Quand la matière revisite le temps et l'espace

 

''Châlonnais d'origine, Bertrand Philibert se partage entre Sarry, où il a grandi, et la Suisse, où il réside une partie de l'année. Son cheminement professionnel l'a amené à révéler l'artiste qui sommeillait en lui depuis toujours. D'abord formé dans la biologie moléculaire, il s'est ensuite dirigé vers le dessin et l'architecture. Il explore également la création de mobilier de jardin et la peinture décorative. Et dès 1993, il participe à la construction de la Bibliothèque nationale de France en tant que responsable construction et qualité des façades. « Ce chantier a changé ma vie, sourit-il. C'était une véritable rencontre entre le bois, l'inox et le béton bruts, c'est ce qui m'a fait basculer dans cette démarche. » Une démarche atypique qui mêle papier, pastel et pigments naturels autour d'un matériau noble : le bois. Parfois peint, souvent teinté. « Ça permet de faire ressortir ses veines et d'apporter plus de profondeur aux œuvres, qui de fait sont toutes uniques. Ça dicte aussi l'action et la position des personnages que je crée sur ce support. Je les réalise tout en transparence, grâce à certaines zones non peintes, en veillant à laisser la structure du bois s'exprimer. » Résultat, les silhouettes qui s'élancent ou se posent sur ses tableaux invitent leurs contemplateurs à découvrir d'autres dimensions. « C'est une façon de partager des perceptions différentes du temps et de l'espace, en lien avec ma vision quantique et donc plutôt théorique des choses. »

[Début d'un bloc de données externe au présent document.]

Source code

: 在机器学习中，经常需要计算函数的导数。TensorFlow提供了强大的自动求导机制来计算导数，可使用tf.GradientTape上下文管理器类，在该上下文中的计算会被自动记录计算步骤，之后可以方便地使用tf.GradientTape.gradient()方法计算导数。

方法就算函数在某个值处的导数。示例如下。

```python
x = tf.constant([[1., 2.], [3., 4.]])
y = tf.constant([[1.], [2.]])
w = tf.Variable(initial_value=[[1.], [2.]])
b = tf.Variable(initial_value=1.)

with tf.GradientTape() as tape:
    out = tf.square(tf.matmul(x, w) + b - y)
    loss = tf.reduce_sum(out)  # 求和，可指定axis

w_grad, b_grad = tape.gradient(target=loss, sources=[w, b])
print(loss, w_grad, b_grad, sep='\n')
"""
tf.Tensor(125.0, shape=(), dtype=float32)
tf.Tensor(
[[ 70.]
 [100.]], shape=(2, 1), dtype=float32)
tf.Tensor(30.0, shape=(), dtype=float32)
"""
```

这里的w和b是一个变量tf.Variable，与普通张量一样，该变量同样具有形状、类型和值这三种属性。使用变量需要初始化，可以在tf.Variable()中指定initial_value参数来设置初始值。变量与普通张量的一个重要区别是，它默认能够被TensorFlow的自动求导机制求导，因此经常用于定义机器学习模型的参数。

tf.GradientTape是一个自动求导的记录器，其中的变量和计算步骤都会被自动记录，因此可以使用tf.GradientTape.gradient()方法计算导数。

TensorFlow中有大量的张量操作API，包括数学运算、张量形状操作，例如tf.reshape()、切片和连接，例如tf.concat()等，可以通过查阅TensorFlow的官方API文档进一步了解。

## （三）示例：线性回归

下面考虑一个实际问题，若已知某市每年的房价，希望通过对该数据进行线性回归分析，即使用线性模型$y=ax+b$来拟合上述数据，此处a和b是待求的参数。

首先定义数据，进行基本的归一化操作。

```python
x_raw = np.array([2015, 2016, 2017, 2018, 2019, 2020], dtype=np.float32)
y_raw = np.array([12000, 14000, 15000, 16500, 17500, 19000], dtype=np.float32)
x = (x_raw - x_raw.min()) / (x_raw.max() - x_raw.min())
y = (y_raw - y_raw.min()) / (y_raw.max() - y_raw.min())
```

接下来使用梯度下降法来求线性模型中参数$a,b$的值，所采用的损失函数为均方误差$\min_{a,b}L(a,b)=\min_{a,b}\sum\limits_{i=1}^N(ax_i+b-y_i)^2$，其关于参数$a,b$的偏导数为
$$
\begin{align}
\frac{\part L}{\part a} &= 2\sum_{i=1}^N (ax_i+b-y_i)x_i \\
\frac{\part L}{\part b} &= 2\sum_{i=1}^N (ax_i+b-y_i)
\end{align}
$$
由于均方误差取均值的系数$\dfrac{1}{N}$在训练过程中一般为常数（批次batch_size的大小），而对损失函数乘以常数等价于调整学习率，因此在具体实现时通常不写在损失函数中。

Comme une introduction à son univers, il dévoile aussi à l'abbaye de Vinetz une série de dessins inédits à l'encre de Chine et au pastel. Ils illustrent, de manière très graphique et avec une technique de camaïeux parfaitement maîtrisée, les notions de déplacement dans l'espace. « L'idée, c'est d'inciter les gens à s'interroger. On croit en beaucoup de signaux, on se laisse de plus en plus porter par les codes. En a-t-on vraiment conscience ? J'espère aussi pouvoir échanger avec les visiteurs sur leurs lectures de ces œuvres.